Constructing Consistent Digital Line Segments

Abstract

Our concern is the digitalization of line segments in the unit grid as considered by Chun et al. [Discrete Comput. Geom., 2009], Christ et al. [Discrete Comput. Geom., 2012], and Chowdhury and Gibson [ESA, 2015]. In this setting, digital segments are defined so that they satisfy a set of axioms also satisfied by Euclidean line segments. The key property that differentiates this research from other research in digital line segments is that the intersection of any two segments must be connected. A system of digital line segments that satisfies these desired axioms is called a consistent digital line segments system (CDS). Our main contribution of this paper is to show that any collection of digital segments that satisfy the CDS properties in a finite \(n \times n\) grid graph can be extended to a full CDS (with a segment for every pair of grid points).

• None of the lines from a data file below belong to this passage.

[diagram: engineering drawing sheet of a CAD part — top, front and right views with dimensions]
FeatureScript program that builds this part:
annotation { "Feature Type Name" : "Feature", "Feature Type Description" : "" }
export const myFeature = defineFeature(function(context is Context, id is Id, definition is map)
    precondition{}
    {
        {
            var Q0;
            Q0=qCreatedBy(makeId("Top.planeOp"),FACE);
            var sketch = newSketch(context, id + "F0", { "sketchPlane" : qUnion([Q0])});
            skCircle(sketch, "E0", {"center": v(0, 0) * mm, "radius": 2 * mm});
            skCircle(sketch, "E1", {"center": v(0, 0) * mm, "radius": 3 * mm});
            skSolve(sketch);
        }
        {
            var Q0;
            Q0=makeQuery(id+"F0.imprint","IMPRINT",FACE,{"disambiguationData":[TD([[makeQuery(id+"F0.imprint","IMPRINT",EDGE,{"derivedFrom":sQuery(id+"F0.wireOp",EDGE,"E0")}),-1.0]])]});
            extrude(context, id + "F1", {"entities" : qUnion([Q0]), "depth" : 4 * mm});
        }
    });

Moreover, we show that this extension can be computed with a polynomial-time algorithm. The algorithm is such that one can manually define the segments for some subset of the grid. For example, suppose one wants to precisely define the boundary of a digital polygon. Then we would only be interested in CDSes such that the digital line segments connecting the vertices of the polygon fit this desired boundary definition. Our algorithm allows one to manually specify the definitions of these desired segments. For any such definition that satisfies all CDS properties, our algorithm will return in polynomial time a CDS that “fits” with these manually chosen segments.